[参考記事]:
-.-.-

11日の東京株式市場で日経平均株価は続落し、終値は前日比139円18銭(0.35%)安の3万9442円63銭だった。インフレ継続を受けた早期の米利下げ観測の後退を背景に、前日の米株式市場で主要3指数がそろって下落し、東京市場でも売りが優勢だった。朝方は下げ幅が500円を超える場面もあったが、下値では押し目買いが入った。外国為替市場で円安・ドル高が進み、輸出関連株の一角が買われた。

10日発表の3月の米消費者物価指数(CPI)が市場予想を上回る伸びとなり、米連邦準備理事会(FRB)の利下げ開始時期が従来見込まれていた6月から7月か9月にずれ込むとの見方が広がった。米金利の高止まりが続くとの受け止めから、グロース(成長)株を中心に相対的な割高感を意識した売りが出やすかった。

もっとも売り一巡後は下げ幅を縮小した。3月の米CPIの結果を受けて米長期金利が上昇するのに伴い、外国為替市場では日米金利差の拡大を見込んだ円売り・ドル買いが加速。円相場は34年ぶりに1ドル=153円台を付ける場面があった。トヨタやデンソーなど輸出関連株の一角には採算改善を期待した買いが入り、日経平均を下支えした。

-.-.-

[練習問題]:
(1) 株式市場の記事によると、円相場は何年ぶりに1ドル=153円台を付けましたか。
(2) 株式市場の記事を、最後の文の後から書き継いでください。

-.-.-

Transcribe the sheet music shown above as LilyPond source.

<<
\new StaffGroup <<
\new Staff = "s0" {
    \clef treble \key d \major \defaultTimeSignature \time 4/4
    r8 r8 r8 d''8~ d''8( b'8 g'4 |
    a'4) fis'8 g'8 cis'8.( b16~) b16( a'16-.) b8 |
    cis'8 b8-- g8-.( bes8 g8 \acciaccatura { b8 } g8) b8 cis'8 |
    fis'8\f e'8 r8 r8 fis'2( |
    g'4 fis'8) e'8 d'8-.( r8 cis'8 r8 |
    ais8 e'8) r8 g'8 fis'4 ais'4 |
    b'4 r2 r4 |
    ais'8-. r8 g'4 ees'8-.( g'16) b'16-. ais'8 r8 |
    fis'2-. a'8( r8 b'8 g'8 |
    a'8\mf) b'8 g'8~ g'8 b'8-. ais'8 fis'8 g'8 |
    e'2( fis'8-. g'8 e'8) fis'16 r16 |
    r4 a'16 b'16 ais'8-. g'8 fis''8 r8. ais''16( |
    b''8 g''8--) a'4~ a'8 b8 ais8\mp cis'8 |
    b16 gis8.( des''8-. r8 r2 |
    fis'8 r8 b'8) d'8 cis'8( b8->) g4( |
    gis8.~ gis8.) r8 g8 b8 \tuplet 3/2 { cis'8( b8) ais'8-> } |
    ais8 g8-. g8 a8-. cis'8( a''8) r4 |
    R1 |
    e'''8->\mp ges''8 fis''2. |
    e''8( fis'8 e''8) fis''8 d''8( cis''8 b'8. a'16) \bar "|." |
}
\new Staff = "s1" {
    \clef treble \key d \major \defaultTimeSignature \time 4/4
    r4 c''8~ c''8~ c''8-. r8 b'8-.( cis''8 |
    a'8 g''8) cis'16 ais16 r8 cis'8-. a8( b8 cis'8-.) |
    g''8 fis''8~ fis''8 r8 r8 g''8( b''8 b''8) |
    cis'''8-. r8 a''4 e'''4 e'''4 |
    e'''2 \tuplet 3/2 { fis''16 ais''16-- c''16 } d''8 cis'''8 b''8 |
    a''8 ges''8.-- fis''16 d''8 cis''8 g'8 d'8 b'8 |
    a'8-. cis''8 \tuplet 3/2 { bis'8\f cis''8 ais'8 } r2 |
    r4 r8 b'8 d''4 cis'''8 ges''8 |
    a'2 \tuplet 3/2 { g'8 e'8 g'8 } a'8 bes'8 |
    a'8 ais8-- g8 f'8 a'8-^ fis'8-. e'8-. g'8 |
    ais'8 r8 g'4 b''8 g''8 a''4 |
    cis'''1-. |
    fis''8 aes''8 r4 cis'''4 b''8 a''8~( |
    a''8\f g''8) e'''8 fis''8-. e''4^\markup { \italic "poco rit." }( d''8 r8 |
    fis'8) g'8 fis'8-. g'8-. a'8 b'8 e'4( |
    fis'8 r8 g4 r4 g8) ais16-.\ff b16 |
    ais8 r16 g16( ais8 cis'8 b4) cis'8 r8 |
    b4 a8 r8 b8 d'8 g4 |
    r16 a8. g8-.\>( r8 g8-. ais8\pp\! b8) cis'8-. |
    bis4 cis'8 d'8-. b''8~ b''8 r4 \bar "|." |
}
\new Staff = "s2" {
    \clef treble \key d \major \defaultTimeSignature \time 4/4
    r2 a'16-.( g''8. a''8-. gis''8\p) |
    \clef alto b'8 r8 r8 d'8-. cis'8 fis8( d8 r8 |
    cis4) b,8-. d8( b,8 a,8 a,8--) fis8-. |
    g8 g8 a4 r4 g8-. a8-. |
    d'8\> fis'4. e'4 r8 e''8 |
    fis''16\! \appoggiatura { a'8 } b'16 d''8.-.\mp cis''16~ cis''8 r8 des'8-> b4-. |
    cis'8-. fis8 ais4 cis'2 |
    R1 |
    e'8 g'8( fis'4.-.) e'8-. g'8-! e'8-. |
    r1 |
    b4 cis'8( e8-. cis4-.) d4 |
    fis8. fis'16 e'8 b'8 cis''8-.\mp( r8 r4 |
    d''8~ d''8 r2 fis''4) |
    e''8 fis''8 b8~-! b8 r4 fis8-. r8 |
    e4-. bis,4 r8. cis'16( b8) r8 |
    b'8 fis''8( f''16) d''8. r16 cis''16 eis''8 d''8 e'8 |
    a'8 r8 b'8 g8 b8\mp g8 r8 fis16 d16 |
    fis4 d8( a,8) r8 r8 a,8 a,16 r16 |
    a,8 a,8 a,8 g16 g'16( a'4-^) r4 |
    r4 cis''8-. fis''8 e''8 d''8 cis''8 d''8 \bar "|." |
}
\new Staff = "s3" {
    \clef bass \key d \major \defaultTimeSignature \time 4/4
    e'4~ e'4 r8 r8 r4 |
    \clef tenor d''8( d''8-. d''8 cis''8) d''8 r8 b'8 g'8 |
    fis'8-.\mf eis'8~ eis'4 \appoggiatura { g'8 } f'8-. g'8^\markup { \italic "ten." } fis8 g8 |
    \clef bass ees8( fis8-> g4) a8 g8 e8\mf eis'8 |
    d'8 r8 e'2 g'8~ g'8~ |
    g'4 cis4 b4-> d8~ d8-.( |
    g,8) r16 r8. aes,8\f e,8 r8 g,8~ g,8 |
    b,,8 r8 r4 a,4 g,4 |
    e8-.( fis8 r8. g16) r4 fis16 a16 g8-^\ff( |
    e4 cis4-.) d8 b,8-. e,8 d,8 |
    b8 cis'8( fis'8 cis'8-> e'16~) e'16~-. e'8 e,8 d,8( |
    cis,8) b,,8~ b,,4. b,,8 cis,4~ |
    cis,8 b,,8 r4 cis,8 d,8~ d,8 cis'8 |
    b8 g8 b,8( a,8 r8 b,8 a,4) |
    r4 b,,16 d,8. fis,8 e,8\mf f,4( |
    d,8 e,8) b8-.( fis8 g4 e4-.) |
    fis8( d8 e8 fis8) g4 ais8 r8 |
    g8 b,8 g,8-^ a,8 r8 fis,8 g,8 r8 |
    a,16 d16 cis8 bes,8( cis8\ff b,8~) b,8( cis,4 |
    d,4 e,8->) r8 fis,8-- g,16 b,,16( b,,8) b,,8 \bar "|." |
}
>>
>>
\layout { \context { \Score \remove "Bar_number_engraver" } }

-.-.-

[各問の解答]:
(1) 34年ぶりです。

(2)
東証プライムの売買代金は概算で4兆1293億円、売買高は16億735万株だった。東証プライムの値下がり銘柄数は893。値上がりは697、横ばいは62だった。


<3382> 7&iHD 2042 -103
大幅続落。前日に24年2月期決算を発表、営業益は5342億円で前期比5.5%増となり、5250億円の従来計画を上振れ。一方。25年2月期は5450億円で同2.0%増を見込み、市場予想と同水準になったが、足元の苦戦を映して上期は減益計画となっている。また、イトーヨーカ堂などスーパー事業の株式についてIPOの検討に入ると発表。ただタイミングは現中計以降とみられ、早期の事業売却期待などは後退へ。

<8267> イオン 3348 -137
伸び悩んで続落。前日に24年2月期の決算を発表している。営業利益は2508億円で前期比19.6%増となり、1月の修正計画である2400億円を上回った。一方、25年2月期は2700億円で同7.6%増の見通し。市場コンセンサスは2650億円程度であったとみられる。プラス材料視する動きが先行したものの、増益の大半は子会社群の増益効果で織り込み済みでもあるため、買い一巡後は出尽くし感も優勢に。


<2999> ホームポジション 412 +80
ストップ高比例配分。前日に上半期決算を発表、営業損益は5.3億円の赤字となり、前年同期比では7.4億円の損益悪化。12-2月期も営業赤字が継続する。一方、株主優待制度の実施を発表、ポジティブインパクトにつながった。8月末現在の1000株以上の株主に対して、クオカード20000円分を贈呈する。前日終値ベースで1000株保有者の優待利回りは6.0%、配当・優待利回りは9.0%の水準となる。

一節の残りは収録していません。